Your task — Below is a listing to write out in full, exactly as given, without its pictures.

Material shown —
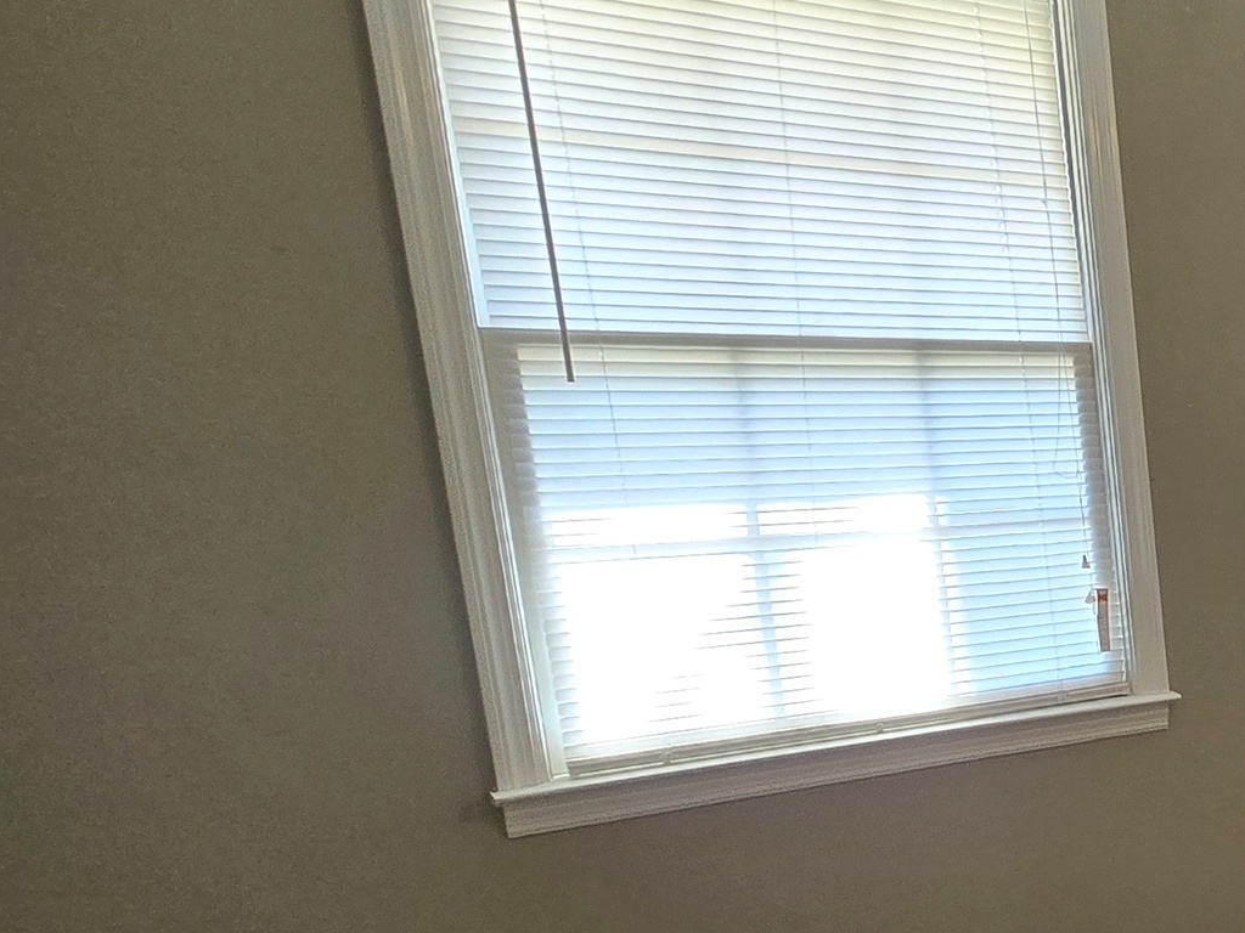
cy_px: 690
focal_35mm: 39
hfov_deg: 29.2
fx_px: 1403
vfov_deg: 36.0
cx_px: 1865
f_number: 2.2
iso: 100
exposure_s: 1/60
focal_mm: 2.2
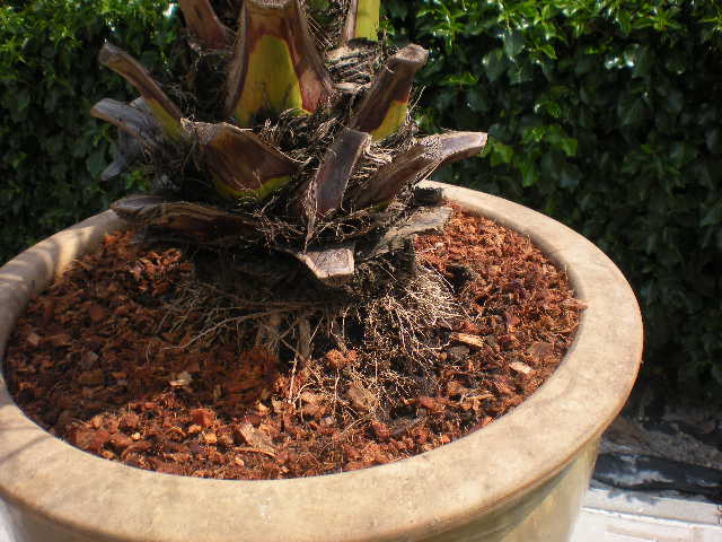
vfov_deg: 37.7
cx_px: 361
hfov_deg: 49.0
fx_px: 793
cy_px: 271
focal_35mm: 38
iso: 64
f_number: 4.6
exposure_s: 1/298
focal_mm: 6.3
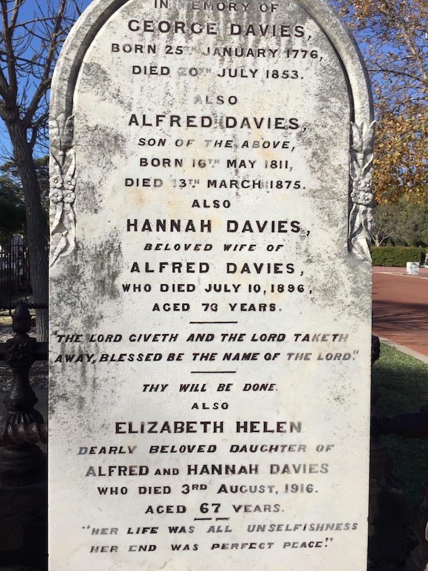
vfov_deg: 56.7
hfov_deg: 44.1
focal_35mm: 32
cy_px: 257
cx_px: 206
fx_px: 528
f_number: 2.2
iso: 32
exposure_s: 1/2475
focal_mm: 4.15
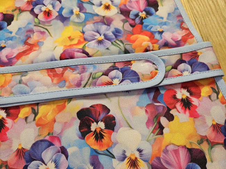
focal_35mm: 23
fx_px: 150
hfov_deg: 73.9
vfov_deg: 58.8
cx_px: 113
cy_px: 84
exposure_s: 1/100
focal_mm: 5.4
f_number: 1.8
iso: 500
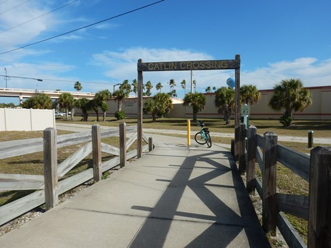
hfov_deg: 71.6
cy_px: 124
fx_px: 229
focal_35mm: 24
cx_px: 166
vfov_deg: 56.8
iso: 125
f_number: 4.1
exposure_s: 1/1250
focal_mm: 4.3
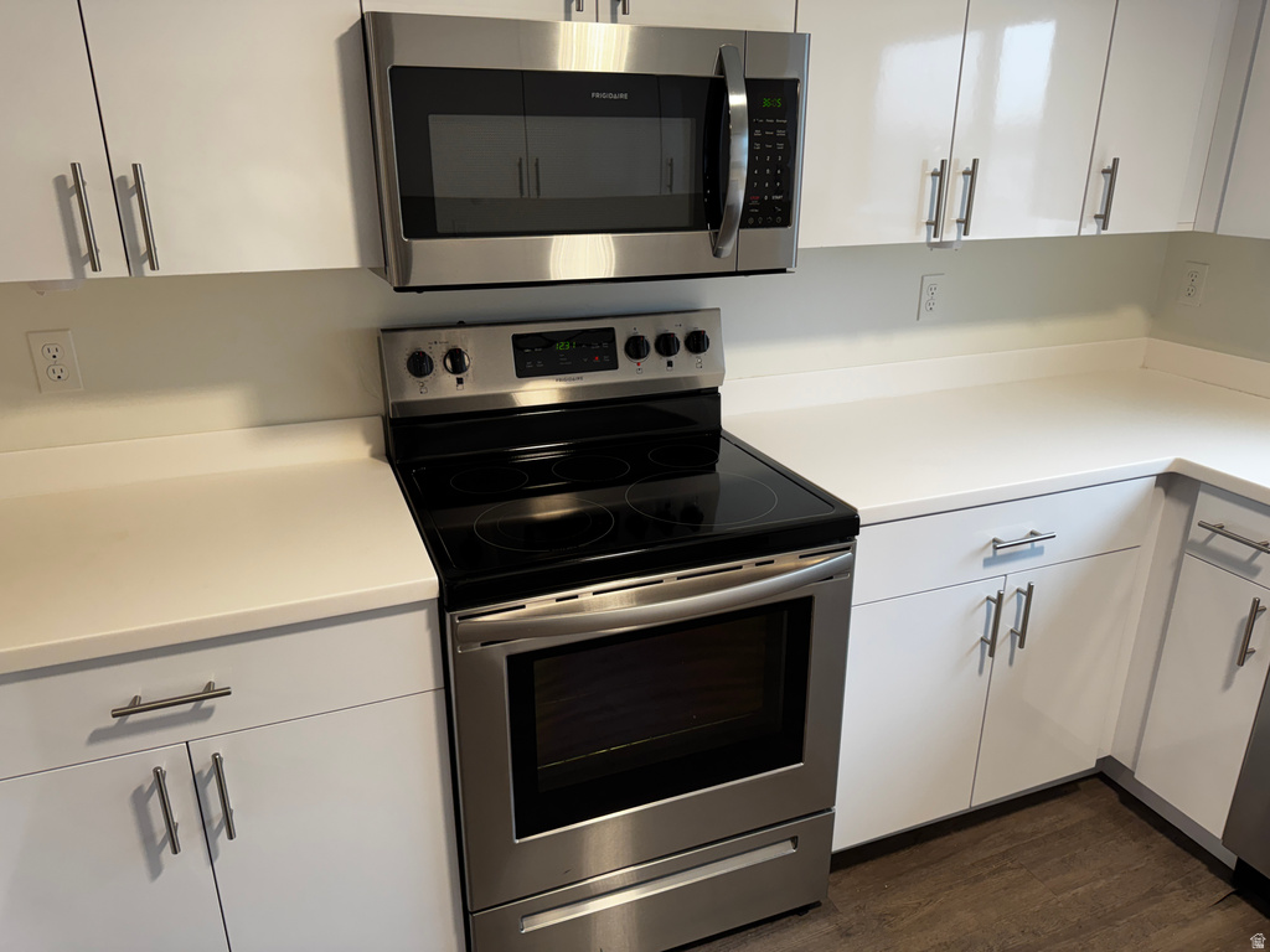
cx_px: 635
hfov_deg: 71.6
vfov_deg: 56.8
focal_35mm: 24
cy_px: 476
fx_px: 881
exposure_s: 1/120
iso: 125
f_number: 1.78
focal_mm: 6.76
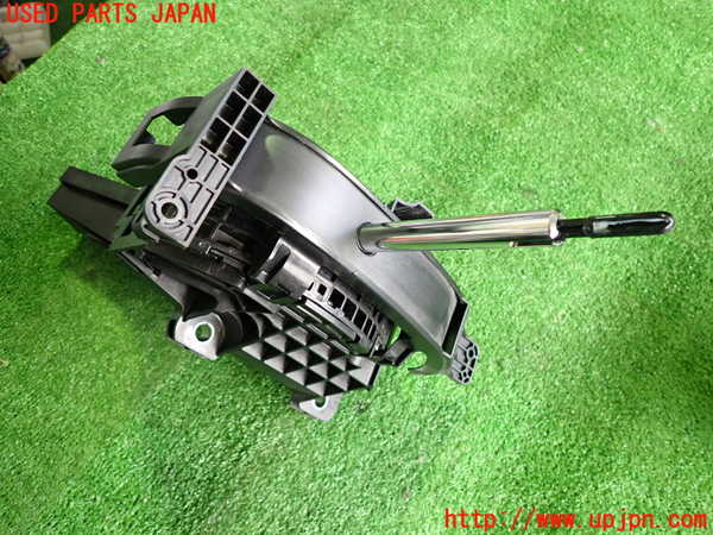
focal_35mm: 25
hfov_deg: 69.4
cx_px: 356
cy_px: 268
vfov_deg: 54.9
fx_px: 515
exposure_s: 1/30
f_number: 2
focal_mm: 4.5
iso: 250
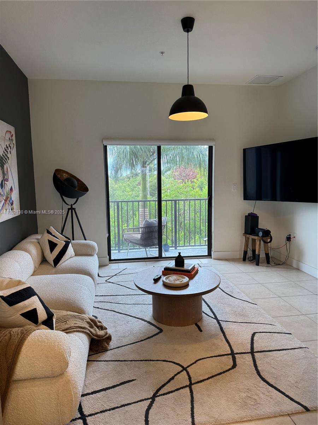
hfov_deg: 56.8
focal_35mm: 24
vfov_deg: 71.6
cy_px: 212
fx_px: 294
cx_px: 159
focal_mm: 6.76
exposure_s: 1/120
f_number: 1.78
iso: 80
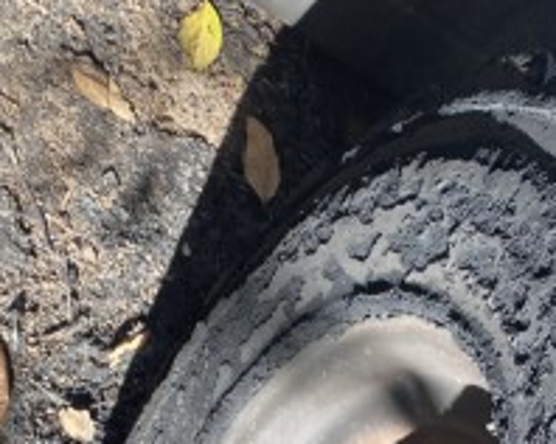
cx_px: 345
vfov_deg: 16.4
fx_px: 1348
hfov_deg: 23.3
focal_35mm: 82
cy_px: 736
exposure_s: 1/256
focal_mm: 4.25
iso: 32
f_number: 1.8
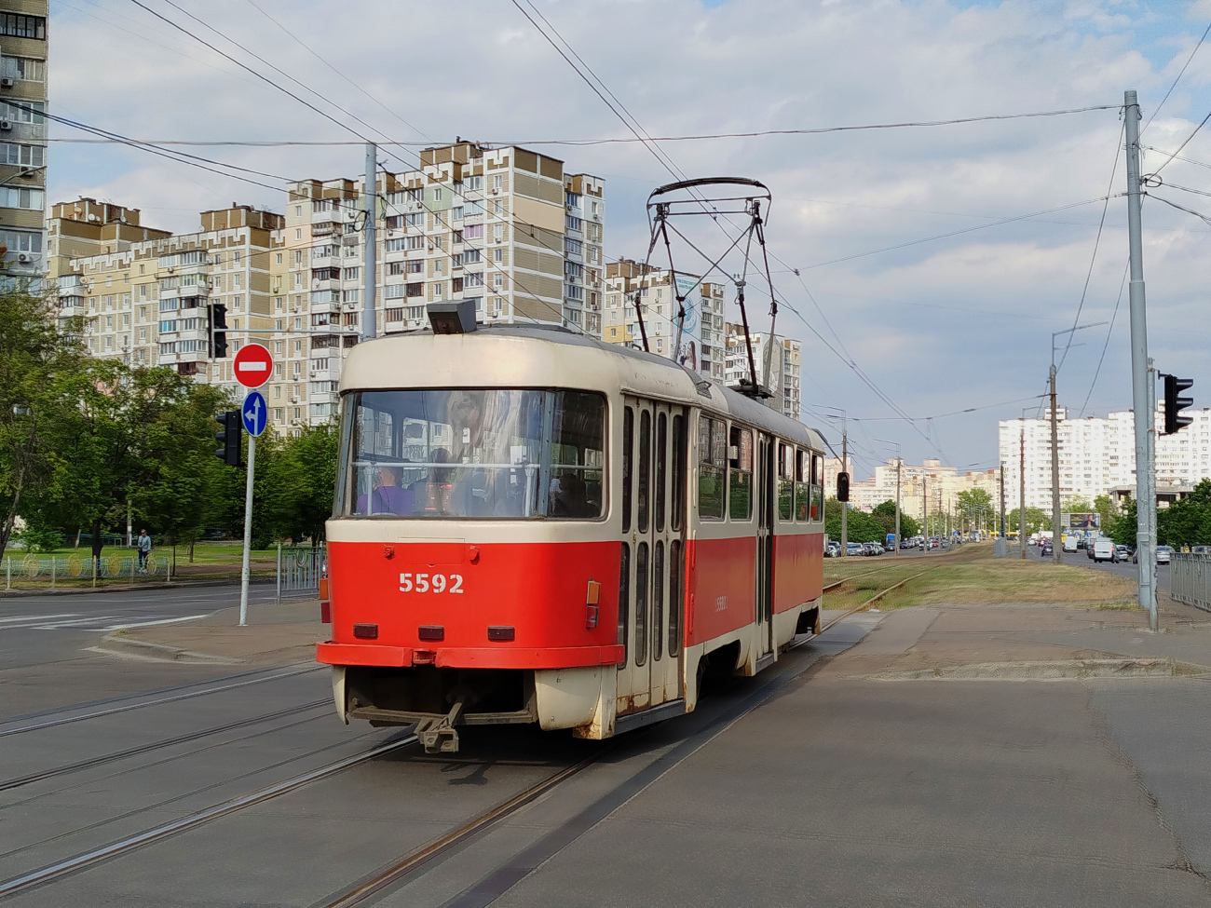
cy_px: 454
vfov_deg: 30.3
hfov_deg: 39.7
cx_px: 606
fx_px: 1679
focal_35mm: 48
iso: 50
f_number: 1.7
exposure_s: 1/780
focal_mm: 5.31
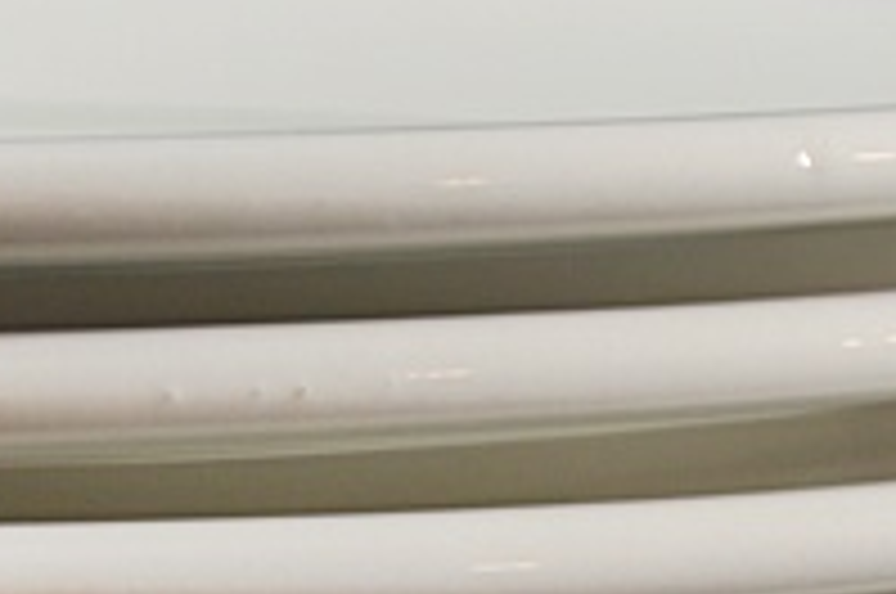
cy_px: 713
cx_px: 293
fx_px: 4199
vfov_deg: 8.0
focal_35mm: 169
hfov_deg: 12.2
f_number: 4.8
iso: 400
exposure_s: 1/40
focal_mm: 32
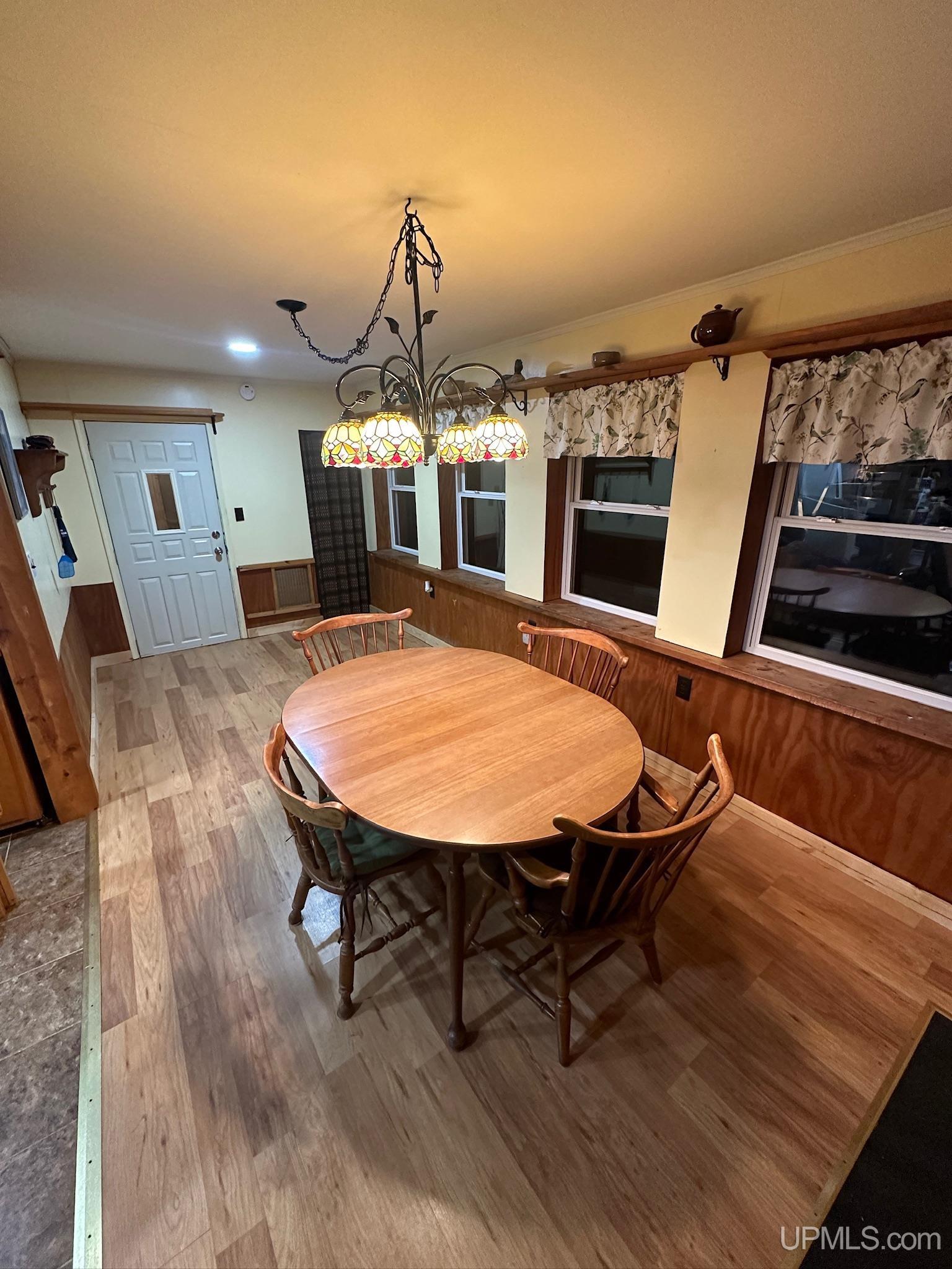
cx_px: 476
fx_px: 513
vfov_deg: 102.1
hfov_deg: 85.7
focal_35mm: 14
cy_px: 634
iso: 500
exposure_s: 1/60
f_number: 2.2
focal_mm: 2.22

Answer to the exercise —
cy_px: 690
focal_35mm: 39
hfov_deg: 29.2
fx_px: 1403
vfov_deg: 36.0
cx_px: 1865
f_number: 2.2
iso: 100
exposure_s: 1/60
focal_mm: 2.2
vfov_deg: 37.7
cx_px: 361
hfov_deg: 49.0
fx_px: 793
cy_px: 271
focal_35mm: 38
iso: 64
f_number: 4.6
exposure_s: 1/298
focal_mm: 6.3
vfov_deg: 56.7
hfov_deg: 44.1
focal_35mm: 32
cy_px: 257
cx_px: 206
fx_px: 528
f_number: 2.2
iso: 32
exposure_s: 1/2475
focal_mm: 4.15
focal_35mm: 23
fx_px: 150
hfov_deg: 73.9
vfov_deg: 58.8
cx_px: 113
cy_px: 84
exposure_s: 1/100
focal_mm: 5.4
f_number: 1.8
iso: 500
hfov_deg: 71.6
cy_px: 124
fx_px: 229
focal_35mm: 24
cx_px: 166
vfov_deg: 56.8
iso: 125
f_number: 4.1
exposure_s: 1/1250
focal_mm: 4.3
cx_px: 635
hfov_deg: 71.6
vfov_deg: 56.8
focal_35mm: 24
cy_px: 476
fx_px: 881
exposure_s: 1/120
iso: 125
f_number: 1.78
focal_mm: 6.76
focal_35mm: 25
hfov_deg: 69.4
cx_px: 356
cy_px: 268
vfov_deg: 54.9
fx_px: 515
exposure_s: 1/30
f_number: 2
focal_mm: 4.5
iso: 250
hfov_deg: 56.8
focal_35mm: 24
vfov_deg: 71.6
cy_px: 212
fx_px: 294
cx_px: 159
focal_mm: 6.76
exposure_s: 1/120
f_number: 1.78
iso: 80
cx_px: 345
vfov_deg: 16.4
fx_px: 1348
hfov_deg: 23.3
focal_35mm: 82
cy_px: 736
exposure_s: 1/256
focal_mm: 4.25
iso: 32
f_number: 1.8
cy_px: 454
vfov_deg: 30.3
hfov_deg: 39.7
cx_px: 606
fx_px: 1679
focal_35mm: 48
iso: 50
f_number: 1.7
exposure_s: 1/780
focal_mm: 5.31
cy_px: 713
cx_px: 293
fx_px: 4199
vfov_deg: 8.0
focal_35mm: 169
hfov_deg: 12.2
f_number: 4.8
iso: 400
exposure_s: 1/40
focal_mm: 32
cx_px: 476
fx_px: 513
vfov_deg: 102.1
hfov_deg: 85.7
focal_35mm: 14
cy_px: 634
iso: 500
exposure_s: 1/60
f_number: 2.2
focal_mm: 2.22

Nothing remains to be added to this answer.